The next day, the man who has to win over "soft" Democrats in Montgomery County and elsewhere, mentioned he might seek to undo a couple of state gun laws if he is elected governor. Naturally, Kathleen Kennedy Townsend's camp was delighted by this unexpected gift, which they probably have yet to fully unwrap.
The third wound was not exactly Ehrlich's fault, though it hints at what could be a flawed strategy regarding Baltimore's African-American voters.
Ehrlich campaigned hard in white neighborhoods for Sen. Clarence M. Mitchell IV. He also transferred more than $70,000 in campaign funds to "Democrats for Ehrlich," a group closely tied to Mitchell.
The idea was that Ehrlich would help Mitchell win his primary in the redrawn 44th District, and Mitchell, in turn, would then deliver those very African-American voters to Ehrlich in November.
On primary election day, Ehrlich's people were confident. Despite Mitchell's bad press -- the unreported loans that led to a sharp reprimand for ethical breaches from his Senate colleagues -- they thought he would be re-elected. "Don't underestimate the power of the Mitchell name," they said.
But it seems no one foresaw just how unpopular Mitchell was on his own turf. Last Tuesday, Del. Verna L. Jones won 68.5 percent of the vote to Mitchell's 31.5 percent.
Well into primary night, Mitchell tried to spin victory from the woolly vortex of defeat by promising supporters that together they would elect Ehrlich to avenge their loss.
But having a loser promote your candidacy simply doesn't work as well as having a winner do it. Ehrlich says he is no fair-weather friend to Mitchell, and will welcome his help in the coming months. Will Ehrlich give him a job? "There have been no discussions about that, that I know of," said a spokeswoman.
Top Democrats shift into high gear for Nov. election
With the bruising primary election over, Senate President Thomas V. Mike Miller and House Speaker Casper R. Taylor Jr. are wasting no time in trying to get as many Democrats as possible elected in November.
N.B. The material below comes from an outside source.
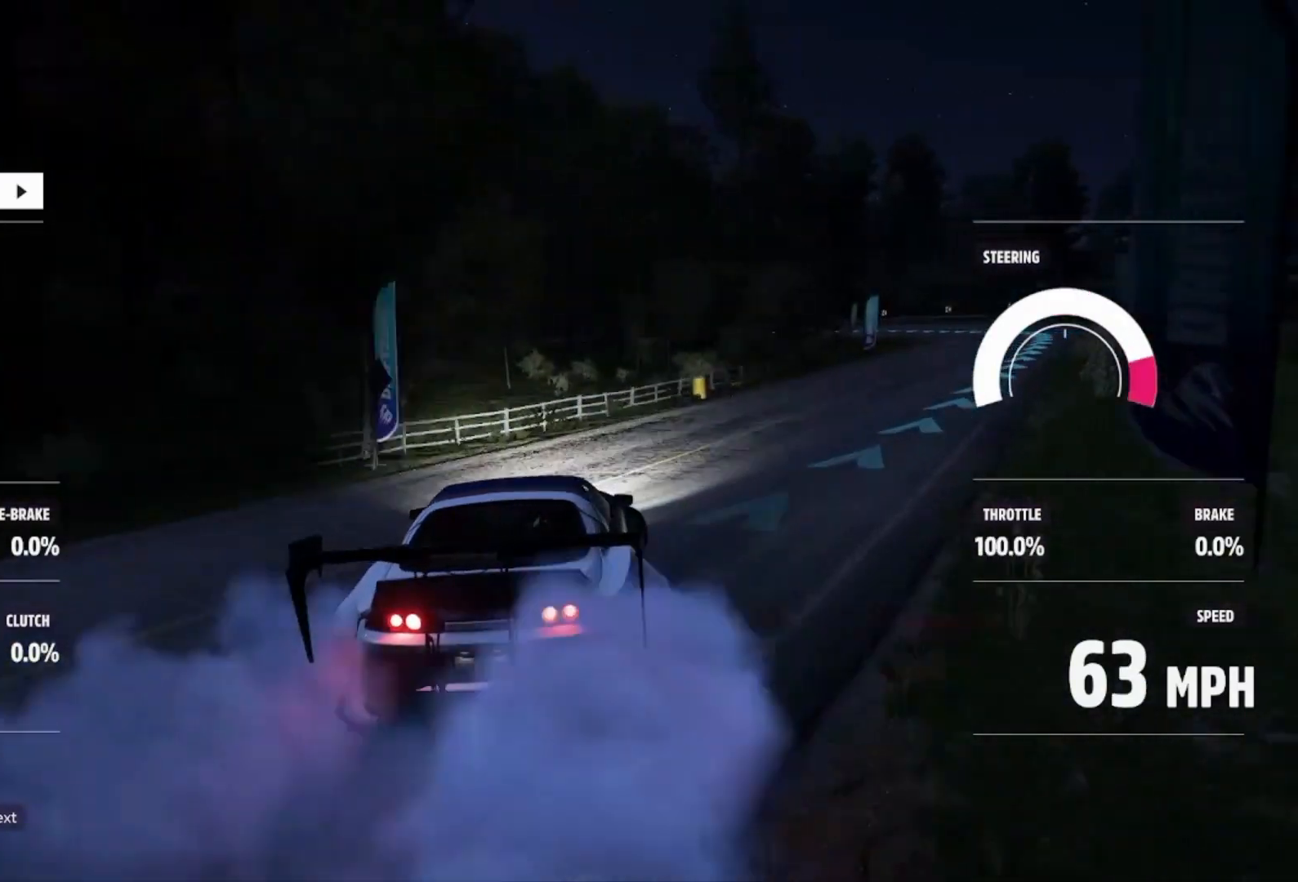
{"buttons": [], "left_stick": "left", "right_stick": "center", "events": [[400, "R2", "up"], [400, "left_stick", "left"]]}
To further the cause, they've scheduled back-to-back fund-raisers this week.
Tonight at the Harbor Court Hotel in Baltimore, Miller will hold a $500-a-ticket event honoring the Democratic Senate nominees, with proceeds going to Miller's Maryland Democratic Senatorial Committee.
Taylor will hold a $250-a-ticket event tomorrow night at Martin's West in Woodlawn, raising money for his House Democratic Unity Committee. Taylor created the committee just three weeks ago.
The committees enable Miller and Taylor to send as much money as they can raise to whichever Democratic candidates they want. "Clearly, there are colleagues in various parts of the state that need special attention," Taylor said.
Taylor added that his event won't just be a fund-raiser, but also a "real, honest pep rally." He'll hold a closed-door caucus before the public event, as rival Democrats try to put hard feelings from the primary behind them.
'Absent-minded' effort benefits Rosenberg
Savvy politicians always encourage supporters to fill out absentee ballots, but few go to the lengths of Sen. Barbara A. Hoffman and Del. Samuel I. Rosenberg. The 41st District candidates took out an ad in the Baltimore Jewish Times reminding readers to request absentee ballots if they were planning to go away for the Jewish High Holy Days.
Posing in a photo between Hoffman and Rosenberg was one of the most well-known figures in Baltimore's Jewish community -- basketball star Tamir Goodman. Goodman was shown holding his completed absentee ballot application, just before departing for Israel to play professional basketball.
The ad campaign appeared to pay big dividends for Rosenberg, who held just a 54-vote edge for the third-place spot at the end of election night. After absentee ballots were counted, his lead had grown to 239 votes.
Rosenberg said he learned his lesson from his first election 20 years ago: He was third on election night, but won thanks to absentee ballots. "This margin was narrower," he said.